Records excerpted from a collection:
•••••

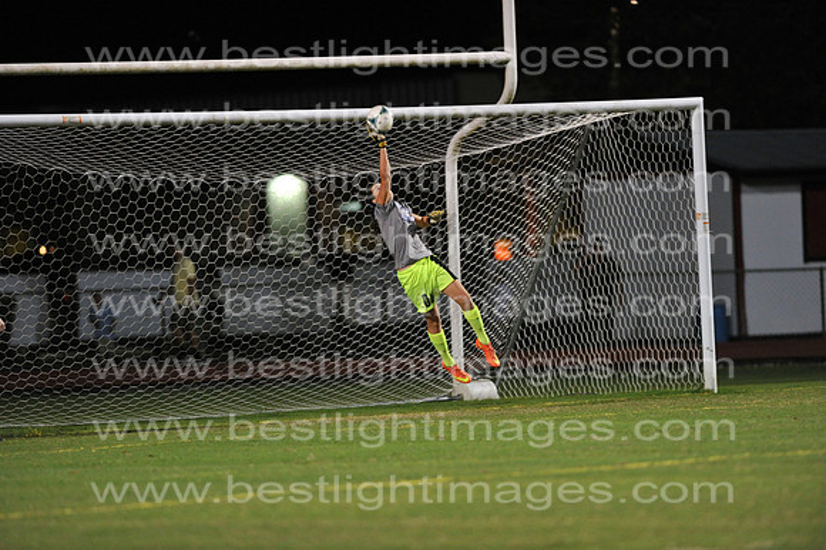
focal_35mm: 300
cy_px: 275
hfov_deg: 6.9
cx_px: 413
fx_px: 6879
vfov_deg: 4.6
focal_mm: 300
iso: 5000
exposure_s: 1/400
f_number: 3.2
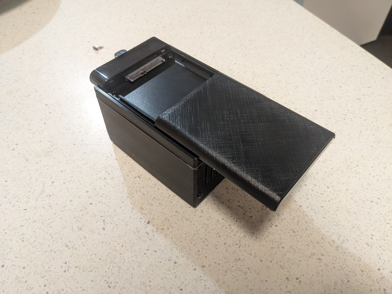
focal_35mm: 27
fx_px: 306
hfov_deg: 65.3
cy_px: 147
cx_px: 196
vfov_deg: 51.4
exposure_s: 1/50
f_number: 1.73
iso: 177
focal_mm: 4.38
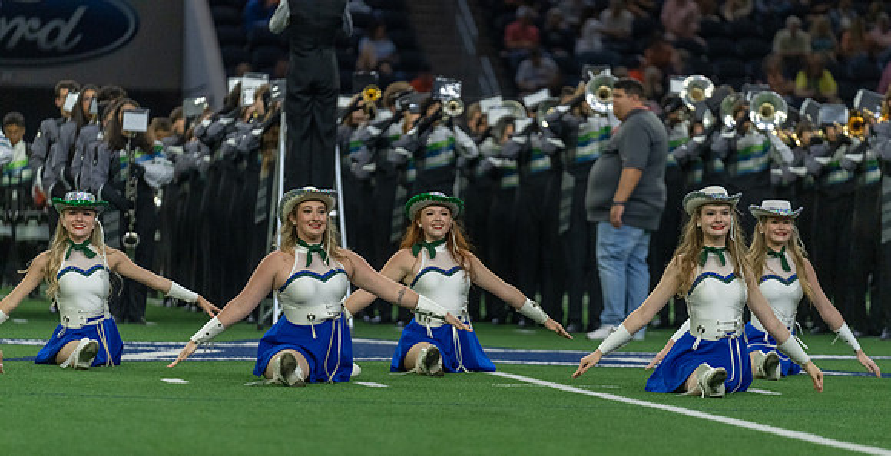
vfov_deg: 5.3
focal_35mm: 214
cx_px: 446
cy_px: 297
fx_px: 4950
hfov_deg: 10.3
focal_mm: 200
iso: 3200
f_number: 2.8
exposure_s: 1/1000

•••••

> Instructions to follow
Reprint each of the records exactly and skip the images.

> Solved exercise
focal_35mm: 300
cy_px: 275
hfov_deg: 6.9
cx_px: 413
fx_px: 6879
vfov_deg: 4.6
focal_mm: 300
iso: 5000
exposure_s: 1/400
f_number: 3.2
focal_35mm: 27
fx_px: 306
hfov_deg: 65.3
cy_px: 147
cx_px: 196
vfov_deg: 51.4
exposure_s: 1/50
f_number: 1.73
iso: 177
focal_mm: 4.38
vfov_deg: 5.3
focal_35mm: 214
cx_px: 446
cy_px: 297
fx_px: 4950
hfov_deg: 10.3
focal_mm: 200
iso: 3200
f_number: 2.8
exposure_s: 1/1000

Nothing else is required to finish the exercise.